From Classrooms to Top Festival Stages, Internships Call Global Jazz Graduates
When Lee Seung-Ha ‘15 ‘16G was invited to improvise with Danilo Pérez ‘88, he says the experience changed his life. Lee had already displayed considerable talent as a bassist prior to the encounter with Pérez in 2012. Pérez, the Grammy-winning pianist, composer, bandleader and founding artistic director of the Berklee Global Jazz Institute (BGJI), was performing in Lee’s native South Korea when Lee was a student at the Seoul Jazz Academy, a Berklee International Network (BIN) partner school.
“Danilo knew how to connect with another person,” says Lee, pointing not only to the connection Pérez demonstrates through musical collaboration and listening but also to the connection of interpersonal relationships that music can facilitate beyond the stage.
In July, after graduating from Berklee with a Master of Music in contemporary performance with a concentration in global jazz, Lee headed to Panama, where he has taken on an internship with the Danilo Pérez Foundation—a months-long assignment that makes him one of the first participants in the post–master’s degree internship program to take part in this new offering from the BGJI.
Lee’s internship includes teaching daily classes with gifted students and working behind the scenes to help organize the 14th annual Panama Jazz Festival, which will take place in January 2017 and which Pérez founded in 2003. This year’s lineup includes Grammy winners such as alumna and bassist Esperanza Spalding ’05, vocalist Dianne Reeves ’03H, Terri Lyne Carrington ’83 ‘03H, BGJI's Zildjian chair in performance, and Pérez himself as well as Berklee artist in residence John Patitucci.
When his internship ends, Lee says, he might return to Boston or move on to Europe. For now, though, he says of Panama, “This culture is quite good for me,” noting that he has been studying folkloric song and absorbing the practical lessons of his mentor, Pérez.
Graduate Education in Action
Another participant, Marta Roma ’15 ‘16G, says the BGJI internship program has shown her and her fellow graduates not just a way to study music but “a way to live your life.”
“The faculty has been amazing,” Roma says. “They’re so involved, and they push you out of your comfort zone—a lot.”
Roma, a cellist, arrived at Berklee from her native Barcelona, Spain, in 2012. She was thrilled when the opportunity arose to remain in Boston for the new master’s degree program on the college’s flagship campus.
Watch Marta Roma perform "Ain't Misbehavin'" at Berklee:
Energized by an outreach trip to the Dominican Republic during her graduate studies, she arranged to undertake her post-graduate internship program there.
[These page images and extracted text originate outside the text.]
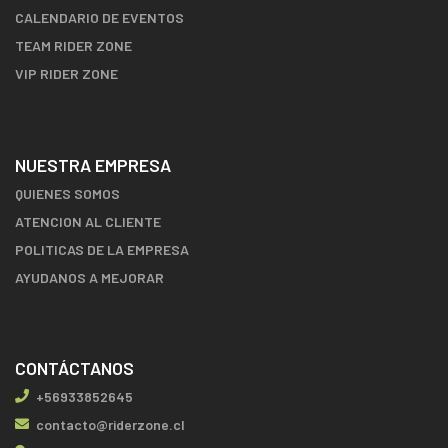
CALENDARIO DE EVENTOS
TEAM RIDER ZONE
VIP RIDER ZONE
NUESTRA EMPRESA
QUIENES SOMOS
ATENCION AL CLIENTE
POLITICAS DE LA EMPRESA
AYUDANOS A MEJORAR
CONTÁCTANOS
+56933852645
contacto@riderzone.cl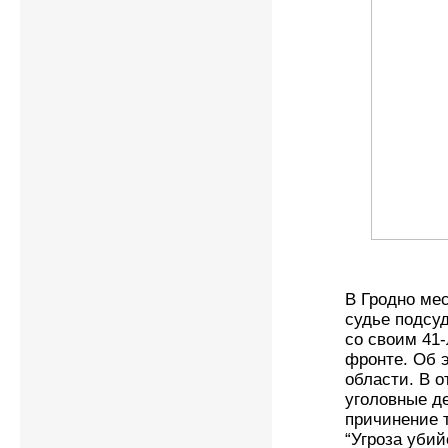
В Гродно мес
судье подсу
со своим 41
фронте. Об 
области. В 
уголовные д
причинение т
“Угроза уби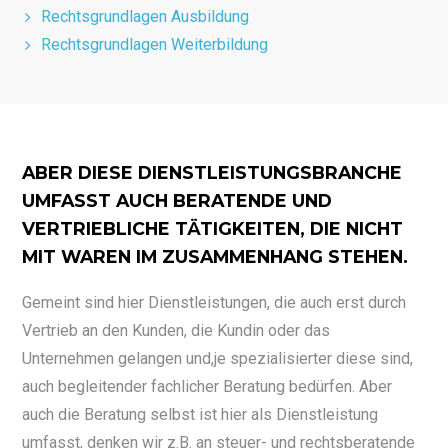
Rechtsgrundlagen Ausbildung
Rechtsgrundlagen Weiterbildung
ABER DIESE DIENSTLEISTUNGSBRANCHE
UMFASST AUCH BERATENDE UND
VERTRIEBLICHE TÄTIGKEITEN, DIE NICHT
MIT WAREN IM ZUSAMMENHANG STEHEN.
Gemeint sind hier Dienstleistungen, die auch erst durch
Vertrieb an den Kunden, die Kundin oder das
Unternehmen gelangen und,je spezialisierter diese sind,
auch begleitender fachlicher Beratung bedürfen. Aber
auch die Beratung selbst ist hier als Dienstleistung
umfasst, denken wir z.B. an steuer- und rechtsberatende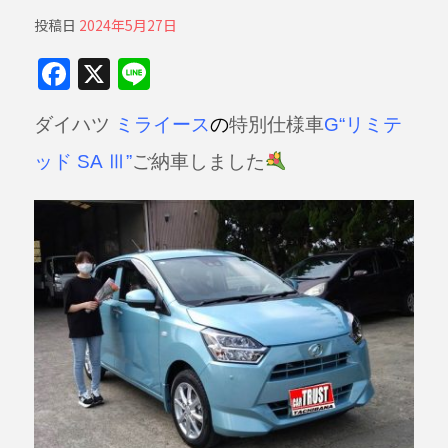
投稿日
2024年5月27日
F
X
Li
a
n
ダイハツ
ミライース
の
特別仕様車
G“リミテ
c
e
e
ッド SA Ⅲ”
ご納車しました
b
o
o
k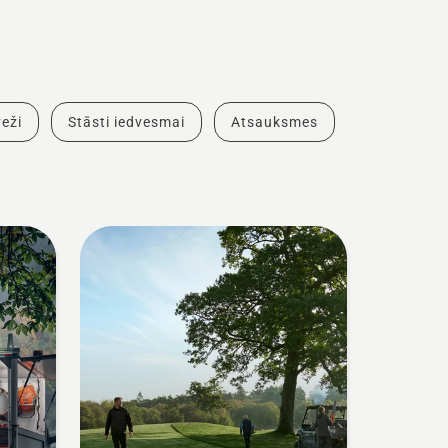
eži
Stāsti iedvesmai
Atsauksmes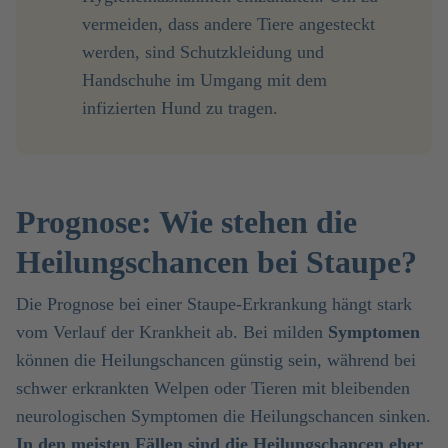
vermeiden, dass andere Tiere angesteckt
werden, sind Schutzkleidung und
Handschuhe im Umgang mit dem
infizierten Hund zu tragen.
Prognose: Wie stehen die
Heilungschancen bei Staupe?
Die Prognose bei einer Staupe-Erkrankung hängt stark
vom Verlauf der Krankheit ab. Bei milden
Symptomen
können die Heilungschancen günstig sein, während bei
schwer erkrankten Welpen oder Tieren mit bleibenden
neurologischen Symptomen die Heilungschancen sinken.
In den meisten Fällen sind die Heilungschancen eher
Roma has been teaching music to students from underserved communities and working on the recent Dominican Republic Jazz Festival. This year marked the 20th anniversary of the festival and featured a special emphasis on women in jazz, including a headlining appearance by Spalding and performances by Carrington; Tia Fuller, a Berklee professor in the Ensemble Department; Geri Allen ‘14H; Ingrid Jensen ‘89; and Joanne Brackeen, Berklee piano professor. Brackeen performed with the Berklee Global Jazz Institute Ambassadors.
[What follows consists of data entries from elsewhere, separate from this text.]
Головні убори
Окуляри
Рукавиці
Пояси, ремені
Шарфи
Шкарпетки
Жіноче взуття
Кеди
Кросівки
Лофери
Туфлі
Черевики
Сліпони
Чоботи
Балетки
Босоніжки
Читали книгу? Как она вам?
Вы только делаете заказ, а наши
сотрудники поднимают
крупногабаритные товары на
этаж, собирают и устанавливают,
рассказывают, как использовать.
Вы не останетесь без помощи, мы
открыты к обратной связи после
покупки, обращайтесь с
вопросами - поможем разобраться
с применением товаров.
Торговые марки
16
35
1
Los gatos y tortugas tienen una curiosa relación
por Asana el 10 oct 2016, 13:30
While the festival was surely a thrill, Roma says, “I love teaching with kids,” adding that many of them come from extreme hardship. “One of our goals for this foundation is to create a curriculum for them. They need a little structure.”
Meanwhile, the internship program has given Roma some structure of her own. In addition to teaching and behind-the-scenes work for the festival, she has promoted—and performed in—a series of Friday night concerts leading up to it. She says “all these logistics” have added up to “a really good learning experience.”
Camille Colatosti, Berklee’s dean of Institutional Assessment and Graduate Studies, says that both Roma and Lee are “wonderful, hard-working, talented students” who are “always seeking new opportunities and experiences” while being “very serious about their career development.” Colatosti says that professional experiences like those of Roma and Lee are central to the college’s mission not just on the undergraduate level, where internship opportunities have long existed, but for graduate students as well.
“We’re always looking at the broadest definition of what it means to be a performer,” Colatosti says, “not only on stage but in communities, in outreach, in working with children, really making a difference in the world through one’s music.”